§ **Text provided**:
Marc Ambinder - Marc Ambinder is the White House correspondent for National Journal and a contributing editor at The Atlantic. More

Marc Ambinder is the White House correspondent for National Journal. He previously served as the politics editor, and is now a contributing editor, for The Atlantic, where he curated the influential Politics channel on TheAtlantic.com and contributed to the magazine. He was also a chief political consultant to CBS News. Earlier, at NJ's Hotline, Ambinder was the founding editor of "Hotline On Call," a pathbreaking political news blog. He also worked as a producer and reporter for the ABC News Political Unit and was one of the founders of ABC's "The Note." Born in New York City, raised in Central Florida, Ambinder is a 2001 graduate of Harvard and lives in Washington, D.C.

The Public Plan: The Evolution Of An Idea

By Marc Ambinder
Aug 19 2009, 11:54 AM ET Comment

The most surprising part of the news that the White House was surprised that liberals had grown so attached to the public plan was that they were surprised. Ever since it became clear that, of the ways to reform health care, moving to a "single payer" system was untenable, liberals fell back to the next best thing -- single-payer-by-proxy, or a "public plan," which would, if properly written and subsidized, force insurance companies to either reform or get out of business. The public plan became the new Maginot line, as Pearlstein says, for the same liberals who used to say, "Single Payer, or the highway."

The public plan was a recent invention, the product of issue entrepreneurs and the contingencies of presidential politics. As Ezra Klein notes, the idea was economist Jacob Hacker's, who did the original math. Then Roger Hickey of the Campaign for America's Future "took the lead in selling it to advocacy groups and the presidential campaigns. John Edwards picked it up and made it central to his proposal, and the other candidates followed suit to protect their left flanks."

§ **Collected material**:
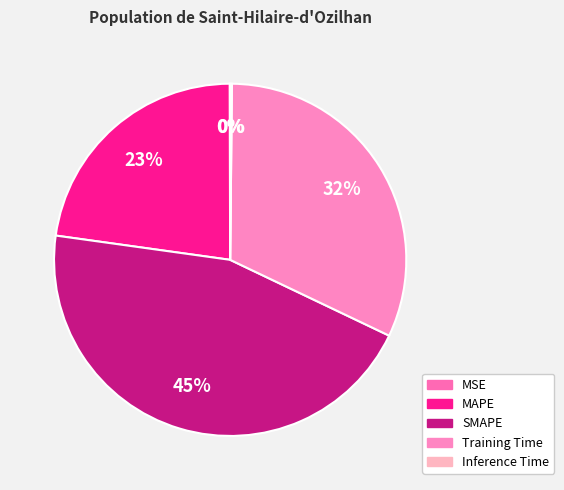

Combined, do Training Time and SMAPE account for over 50%?

Yes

§ **Set of tasks**:
1 - Using the public plan article, decide whether each statement agrees with it. Give yes or no for each and quote the words that settle it.
(a) Ambinder graduated from Harvard in 2001.
(b) The public plan was originally Roger Hickey's idea.
(c) Ambinder was raised in New York City.
2 - Repeat word for word the stretch of the public plan article from "Marc Ambinder - Marc" through "in Washington, D.C.".

§ **Written answers**:
1 -
(a) Yes: "Ambinder is a 2001 graduate of Harvard"
(b) No: "the idea was economist Jacob Hacker's, who did the original math"
(c) No: "Born in New York City, raised in Central Florida"

2 -
Marc Ambinder - Marc Ambinder is the White House correspondent for National Journal and a contributing editor at The Atlantic. More

Marc Ambinder is the White House correspondent for National Journal. He previously served as the politics editor, and is now a contributing editor, for The Atlantic, where he curated the influential Politics channel on TheAtlantic.com and contributed to the magazine. He was also a chief political consultant to CBS News. Earlier, at NJ's Hotline, Ambinder was the founding editor of "Hotline On Call," a pathbreaking political news blog. He also worked as a producer and reporter for the ABC News Political Unit and was one of the founders of ABC's "The Note." Born in New York City, raised in Central Florida, Ambinder is a 2001 graduate of Harvard and lives in Washington, D.C.